### PROBLEM REQUIREMENTS
Below are some records; work out how many of their lines contain "ATNF" and give the number only.

### AVAILABLE DATA
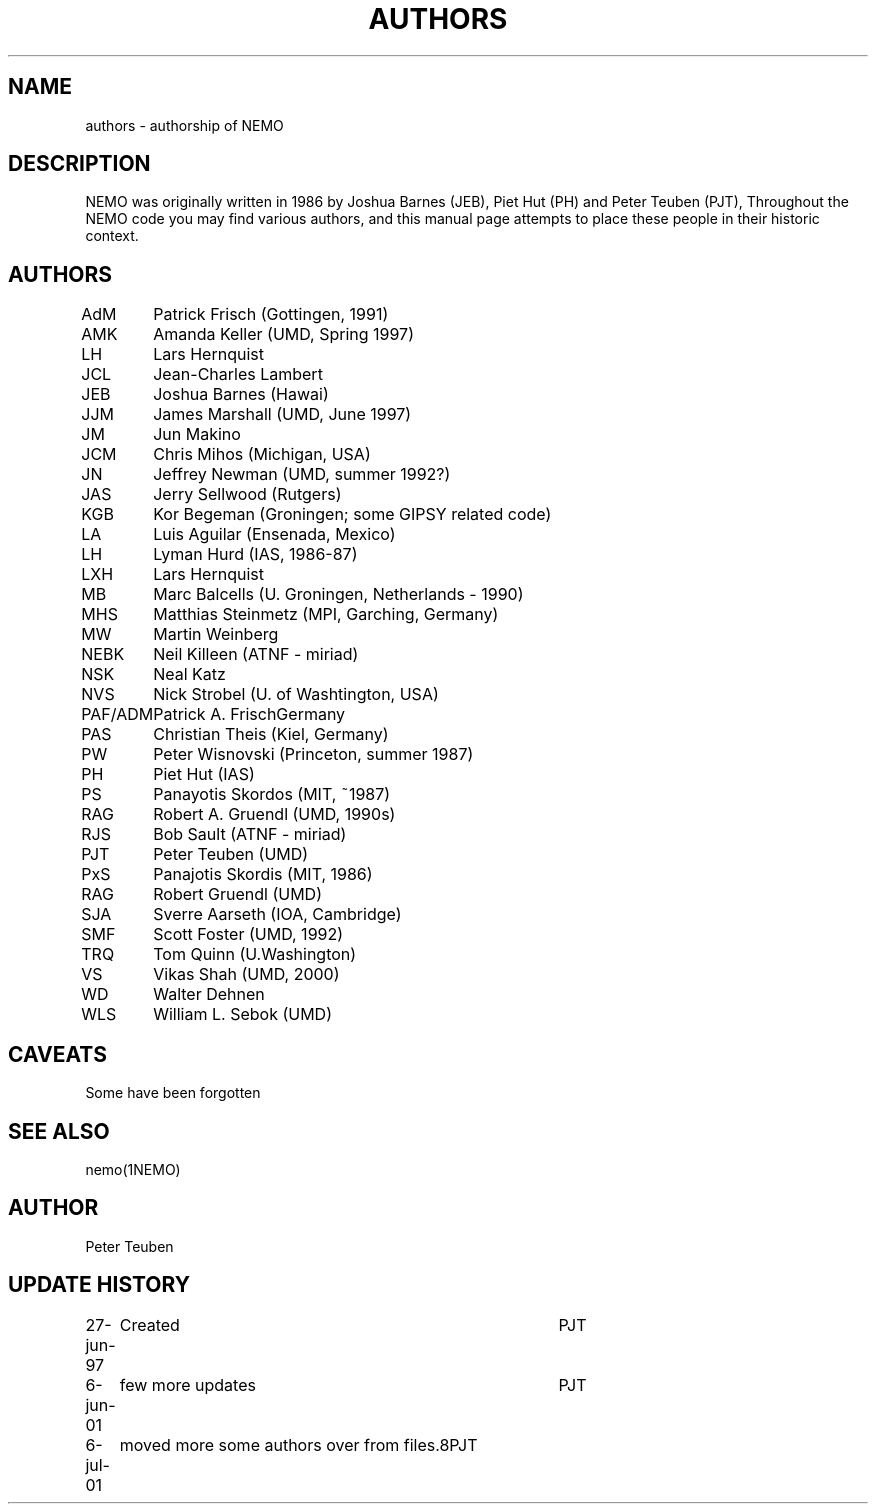 .TH AUTHORS 5NEMO "6 June 2001"
.SH NAME
authors \- authorship of NEMO
.SH DESCRIPTION
NEMO was originally written in 1986 by Joshua Barnes (JEB),
Piet Hut (PH) and Peter Teuben (PJT), Throughout the NEMO
code you may find various authors, and this manual page attempts
to place these people in their historic context.
.SH AUTHORS
.nf
.ta +1i
AdM	Patrick Frisch (Gottingen, 1991)
AMK 	Amanda Keller (UMD, Spring 1997)
LH	Lars Hernquist
JCL  	Jean-Charles Lambert
JEB	Joshua Barnes (Hawai)
JJM	James Marshall (UMD, June 1997)
JM	Jun Makino
JCM	Chris Mihos (Michigan, USA)
JN	Jeffrey Newman  (UMD, summer 1992?)
JAS	Jerry Sellwood (Rutgers)
KGB	Kor Begeman (Groningen; some GIPSY related code)
LA	Luis Aguilar (Ensenada, Mexico)
LH	Lyman Hurd (IAS, 1986-87)
LXH	Lars Hernquist
MB	Marc Balcells (U. Groningen, Netherlands - 1990)
MHS	Matthias Steinmetz (MPI, Garching, Germany)
MW	Martin Weinberg 
NEBK	Neil Killeen (ATNF - miriad)
NSK	Neal Katz
NVS	Nick Strobel (U. of Washtington, USA)
PAF/ADM	Patrick A. Frisch	Germany
PAS	Christian Theis  (Kiel, Germany)
PW	Peter Wisnovski (Princeton, summer 1987)
PH	Piet Hut (IAS)
PS	Panayotis Skordos (MIT, ~1987)
RAG	Robert A. Gruendl (UMD, 1990s)
RJS	Bob Sault (ATNF - miriad)
PJT	Peter Teuben (UMD)
PxS	Panajotis Skordis (MIT, 1986)
RAG	Robert Gruendl (UMD)
SJA	Sverre Aarseth (IOA, Cambridge)
SMF	Scott Foster (UMD, 1992)
TRQ	Tom Quinn (U.Washington)
VS	Vikas Shah (UMD, 2000)
WD	Walter Dehnen
WLS	William L. Sebok (UMD)
.fi
.SH CAVEATS
Some have been forgotten
.SH "SEE ALSO"
nemo(1NEMO)
.SH AUTHOR
Peter Teuben
.SH "UPDATE HISTORY"
.nf
.ta +1.0i +4.0i
27-jun-97	Created  	PJT
6-jun-01	few more updates	PJT
6-jul-01	moved more some authors over from files.8	PJT
.fi
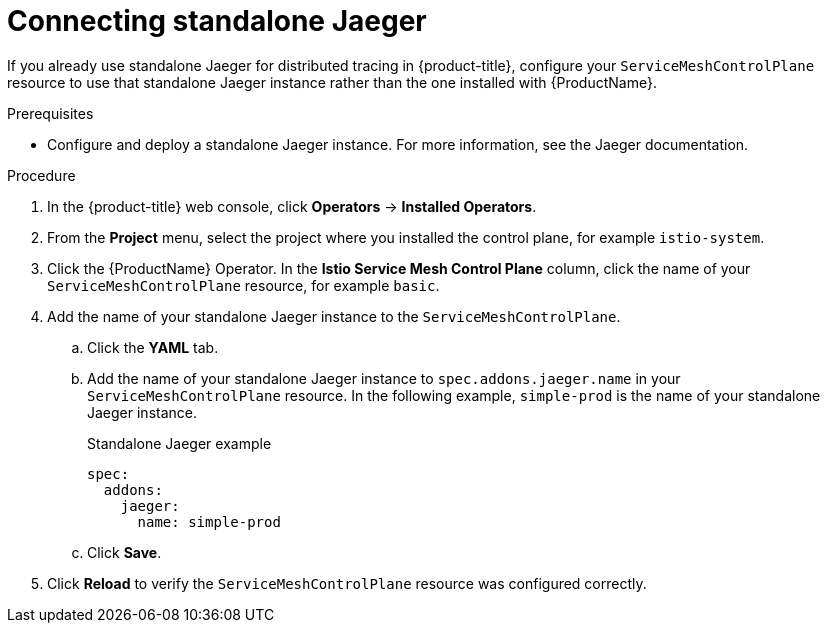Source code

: // Module included in the following assemblies:
//
// * service_mesh/v2x/ossm-config.adoc

[id="ossm-config-external-jaeger_{context}"]
= Connecting standalone Jaeger

If you already use standalone Jaeger for distributed tracing in {product-title}, configure your `ServiceMeshControlPlane` resource to use that standalone Jaeger instance rather than the one installed with {ProductName}.

.Prerequisites

* Configure and deploy a standalone Jaeger instance. For more information, see the Jaeger documentation.

.Procedure

. In the {product-title} web console, click *Operators* -> *Installed Operators*.

. From the *Project* menu, select the project where you installed the control plane, for example `istio-system`.

. Click the {ProductName} Operator. In the *Istio Service Mesh Control Plane* column, click the name of your `ServiceMeshControlPlane` resource, for example `basic`.

. Add the name of your standalone Jaeger instance to the `ServiceMeshControlPlane`.
+
.. Click the *YAML* tab.
+
.. Add the name of your standalone Jaeger instance to `spec.addons.jaeger.name` in your `ServiceMeshControlPlane` resource. In the following example, `simple-prod` is the name of your standalone Jaeger instance.
+
.Standalone Jaeger example
[source,yaml]
----
spec:
  addons:
    jaeger:
      name: simple-prod
----
+
.. Click *Save*.

. Click *Reload* to verify the `ServiceMeshControlPlane` resource was configured correctly.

### WRITTEN ANSWER
2